Draught economics comparison: The ratio of the energy required to produce artificial draught (expressed as head or J per kg of flue gas) to the mechanical equivalent of the extra heat carried away per kg of flue gases when natural draught is used is termed the:

Difficulty: Medium

Correct Answer: efficiency of the fan

Explanation:


Introduction / Context:
Plant designers often compare natural draught (chimney) with artificial draught (fan or steam-jet) on an energy basis. The key question is whether the mechanical or electrical energy spent on artificial draught is justified by the heat saved that would otherwise be lost with a high-temperature chimney plume.


Given Data / Assumptions:

  • Artificial draught requires input energy (fan power per kg of flue gas), expressed as J/kg or equivalent head.
  • Natural draught generally entails higher stack temperatures, increasing heat loss in flue gases.
  • Comparison is made per unit mass of flue gas for a fair basis.


Concept / Approach:
The defined ratio contrasts the input energy for artificial draught with the saved heat that would have been carried away under natural draught. In boiler engineering shorthand, this ratio is referred to as the efficiency of the fan system with respect to draught economics. A value well below 1.0 indicates that spending a little mechanical energy saves a lot of chimney heat loss, making artificial draught an efficient choice.
------------------------
Reproduce word for word the portion of the draught economics text above that opens with the words containing "Correct Answer: efficiency" and closes with "a fair basis.".
------------------------
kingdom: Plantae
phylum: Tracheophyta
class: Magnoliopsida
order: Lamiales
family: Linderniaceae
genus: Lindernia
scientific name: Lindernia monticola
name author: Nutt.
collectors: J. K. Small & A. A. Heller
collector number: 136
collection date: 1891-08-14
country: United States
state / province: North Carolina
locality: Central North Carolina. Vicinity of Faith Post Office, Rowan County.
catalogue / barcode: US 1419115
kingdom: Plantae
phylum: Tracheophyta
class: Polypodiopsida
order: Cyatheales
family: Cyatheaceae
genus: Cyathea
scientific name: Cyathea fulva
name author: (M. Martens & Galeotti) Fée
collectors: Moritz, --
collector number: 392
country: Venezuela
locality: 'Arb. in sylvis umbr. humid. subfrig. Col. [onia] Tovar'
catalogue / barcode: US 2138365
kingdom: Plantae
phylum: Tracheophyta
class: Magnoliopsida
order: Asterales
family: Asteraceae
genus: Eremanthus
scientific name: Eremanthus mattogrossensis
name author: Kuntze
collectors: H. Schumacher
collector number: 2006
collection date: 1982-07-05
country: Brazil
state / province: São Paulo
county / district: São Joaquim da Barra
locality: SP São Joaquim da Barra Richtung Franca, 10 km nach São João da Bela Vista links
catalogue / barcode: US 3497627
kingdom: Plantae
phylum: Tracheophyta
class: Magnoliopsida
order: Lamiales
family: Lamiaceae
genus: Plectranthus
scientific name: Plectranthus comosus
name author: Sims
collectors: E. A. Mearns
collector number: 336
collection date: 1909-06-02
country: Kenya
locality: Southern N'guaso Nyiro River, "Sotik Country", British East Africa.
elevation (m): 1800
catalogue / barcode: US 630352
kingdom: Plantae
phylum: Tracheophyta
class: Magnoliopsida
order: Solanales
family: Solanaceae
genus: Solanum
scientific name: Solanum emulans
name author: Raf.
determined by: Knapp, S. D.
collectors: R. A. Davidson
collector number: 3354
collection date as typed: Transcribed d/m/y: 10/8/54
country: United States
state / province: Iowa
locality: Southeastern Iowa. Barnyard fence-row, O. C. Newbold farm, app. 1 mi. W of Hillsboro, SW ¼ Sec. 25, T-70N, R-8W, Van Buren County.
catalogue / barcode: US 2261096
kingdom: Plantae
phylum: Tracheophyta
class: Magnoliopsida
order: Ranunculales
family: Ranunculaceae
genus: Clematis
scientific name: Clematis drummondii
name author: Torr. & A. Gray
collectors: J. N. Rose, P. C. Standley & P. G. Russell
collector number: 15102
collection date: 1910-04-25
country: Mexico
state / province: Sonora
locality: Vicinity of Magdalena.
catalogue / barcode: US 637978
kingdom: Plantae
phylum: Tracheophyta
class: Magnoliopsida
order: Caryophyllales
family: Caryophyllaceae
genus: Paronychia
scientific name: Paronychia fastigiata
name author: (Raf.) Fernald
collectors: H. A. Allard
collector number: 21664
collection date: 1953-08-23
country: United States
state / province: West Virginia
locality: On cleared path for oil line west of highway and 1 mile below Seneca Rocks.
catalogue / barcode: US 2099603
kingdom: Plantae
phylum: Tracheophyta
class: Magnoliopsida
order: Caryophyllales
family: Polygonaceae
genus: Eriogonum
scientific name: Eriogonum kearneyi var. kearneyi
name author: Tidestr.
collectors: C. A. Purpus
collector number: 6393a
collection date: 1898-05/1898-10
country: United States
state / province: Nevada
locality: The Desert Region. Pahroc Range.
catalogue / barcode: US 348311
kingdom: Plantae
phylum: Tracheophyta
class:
------------------------
| SOLUTION |
Correct Answer: efficiency of the fan

Explanation:


Introduction / Context:
Plant designers often compare natural draught (chimney) with artificial draught (fan or steam-jet) on an energy basis. The key question is whether the mechanical or electrical energy spent on artificial draught is justified by the heat saved that would otherwise be lost with a high-temperature chimney plume.


Given Data / Assumptions:

  • Artificial draught requires input energy (fan power per kg of flue gas), expressed as J/kg or equivalent head.
  • Natural draught generally entails higher stack temperatures, increasing heat loss in flue gases.
  • Comparison is made per unit mass of flue gas for a fair basis.